SÃO CARLOS, SP (FOLHAPRESS) – Quando recordarem a sociedade global do começo do século 21 daqui a uns 200 anos, será que os nossos descendentes vão nos comparar com os fenícios ou com os micênicos? A pergunta pode parecer estapafúrdia, principalmente para quem não está familiarizado com antigos povos do Mediterrâneo. Mas ela resume bem os diferentes destinos possíveis diante de um dos mais importantes colapsos civilizacionais da história, que pode trazer lições importantes para o presente, segundo o arqueólogo americano Eric Cline.
O pesquisador da Universidade George Washington, que já tinha analisado as possíveis causas desse desastre com o best-seller “1177 a.C.: O Ano em que a Civilização Entrou em Colapso”, acaba de voltar ao tema com uma nova obra. “After 1177 B.C.: The Survival of Civilizations” (Depois de 1177 a.C.: A Sobrevivência das Civilizações”) tenta entender como alguns impérios foram quase apagados do mapa no fim da Idade do Bronze, enquanto outros conseguiram suportar o tranco da catástrofe e até saíram fortalecidos dela. Os fenícios (do atual Líbano), mais versáteis, corresponderiam ao segundo caso, enquanto os micênicos (que viveram na Grécia), menos flexíveis, seriam um exemplo do primeiro cenário.
“O mundo deles mudou”, declarou Cline, 63, em entrevista ao site americano Slate. “Mas, ao fazer toda a pesquisa para o livro, ficou claro para mim que foi tanto um colapso quanto uma transformação. Tudo depende de onde você está observando o processo e de quem você está observando.”
A data altamente precisa usada nos títulos vem de um monumento egípcio da época do desastre, mas é claro que o processo não foi tão pontual, tendo se estendido por várias décadas na virada do século 13 a.C.. O colapso do fim da Idade do Bronze, que caracterizou esse período, corresponde a um processo de destruição de inúmeras cidades, palácios e até reinos inteiros, num arco que vai da Grécia ao atual Iraque, afetando até o poderoso Egito dos faraós.
Alguns povos nunca se recuperaram. É o caso dos hititas, fundadores de um império na atual Turquia que tinha durado centenas de anos, ou da cidade-Estado de Ugarit, no norte da Síria. O Egito perde o controle imperial que tinha sobre os atuais territórios de Israel e da Palestina e se fragmenta politicamente. Na Grécia, o esplendor dos palácios micênicos vem abaixo, e até a tecnologia da escrita desaparece durante séculos. E as conexões comerciais e diplomáticas que existiam entre essas potências também ficam muito enfraquecidas.
Cline defende que o processo por trás do rastro de destruição tem raízes multifatoriais, envolvendo tanto fatores naturais (terremotos, grandes secas) quanto sociais (conflitos internos e migrações em massa). A mudança climática parece ter sido particularmente importante, com a chegada de condições mais áridas no Mediterrâneo Oriental que podem ter se estendido por séculos.
No novo livro, o arqueólogo discute dados arqueológicos recentes que mostram, ao mesmo tempo, a importância desses fatores climáticos e o fato de que os efeitos do colapso podem ter sido menos catastróficos do que se imaginava até agora. Em vez de uma “Idade das Trevas”, a mudança foi mais gradual, e a retomada do comércio marítimo pode ser vista já no século 11 d.C. em partes da Grécia, por exemplo.

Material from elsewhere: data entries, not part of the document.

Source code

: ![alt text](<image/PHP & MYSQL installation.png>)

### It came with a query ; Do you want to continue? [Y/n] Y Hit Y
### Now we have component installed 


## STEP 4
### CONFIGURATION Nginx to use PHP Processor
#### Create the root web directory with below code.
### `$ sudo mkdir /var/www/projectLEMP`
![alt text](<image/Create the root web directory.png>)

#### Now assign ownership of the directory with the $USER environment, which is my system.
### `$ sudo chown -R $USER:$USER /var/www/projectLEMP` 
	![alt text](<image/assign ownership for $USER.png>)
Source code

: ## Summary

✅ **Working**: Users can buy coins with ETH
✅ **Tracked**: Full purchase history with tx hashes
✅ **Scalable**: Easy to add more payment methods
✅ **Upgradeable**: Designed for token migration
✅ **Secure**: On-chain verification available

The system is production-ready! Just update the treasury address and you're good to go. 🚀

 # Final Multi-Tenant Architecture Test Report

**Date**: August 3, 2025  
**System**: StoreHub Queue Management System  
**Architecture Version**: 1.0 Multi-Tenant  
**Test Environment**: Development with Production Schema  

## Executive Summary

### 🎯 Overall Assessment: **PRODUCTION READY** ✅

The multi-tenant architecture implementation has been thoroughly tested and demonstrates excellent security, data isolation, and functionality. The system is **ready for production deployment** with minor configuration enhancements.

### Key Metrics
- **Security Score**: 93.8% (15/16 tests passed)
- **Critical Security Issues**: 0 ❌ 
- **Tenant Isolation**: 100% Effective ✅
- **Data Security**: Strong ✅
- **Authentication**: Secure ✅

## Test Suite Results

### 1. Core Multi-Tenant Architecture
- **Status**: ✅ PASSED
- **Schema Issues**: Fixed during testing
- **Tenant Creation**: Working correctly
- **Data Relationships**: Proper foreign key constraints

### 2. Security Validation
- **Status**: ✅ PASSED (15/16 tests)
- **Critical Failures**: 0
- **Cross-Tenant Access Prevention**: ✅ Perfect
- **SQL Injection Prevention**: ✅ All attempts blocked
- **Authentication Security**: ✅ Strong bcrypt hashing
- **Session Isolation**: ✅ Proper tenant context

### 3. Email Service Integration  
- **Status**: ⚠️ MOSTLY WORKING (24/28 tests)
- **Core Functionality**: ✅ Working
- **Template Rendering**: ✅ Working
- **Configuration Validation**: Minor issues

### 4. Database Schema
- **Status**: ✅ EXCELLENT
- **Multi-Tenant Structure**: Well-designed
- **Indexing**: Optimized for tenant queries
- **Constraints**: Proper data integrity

Além disso, povos como os fenícios e alguns dos habitantes de Chipre parecem ter se aproveitado da situação caótica para expandir suas viagens mar adentro, achando novas fontes de metais preciosos em lugares como a Itália e a Espanha e popularizando a tecnologia do ferro, antes muito restrita.
A diferença entre esses sobreviventes por excelência e povos como os micênicos, segundo o pesquisador, envolveria elementos como estruturas políticas mais descentralizadas, menos dependência de matérias-primas externas e um maior interesse pela inovação e experimentação tecnológica. Já os grupos com excessiva centralização do poder e pouco interesse em explorar novas possibilidades econômicas tiveram mais dificuldades para suportar a crise.
A capacidade de adquirir capacidades de resiliência também ajudaria a produzir um mundo pós-Idade do Bronze com importantes inovações políticas e culturais, como as cidades-Estado gregas com participação popular nas decisões e o monoteísmo (adoração a um só deus) dos reinos israelitas, sem os quais a cultura ocidental não teria ganhado a feição que tem hoje.
Os problemas enfrentados pela produção e distribuição de bens em escala global durante a pandemia de Covid-19 indicam que fenômenos parecidos poderiam afetar o mundo de hoje, argumenta Cline na conclusão do livro -para não falar dos riscos associados à emergência climática. “Seria arrogância da nossa parte achar que estamos imunes a algo assim”, diz ele.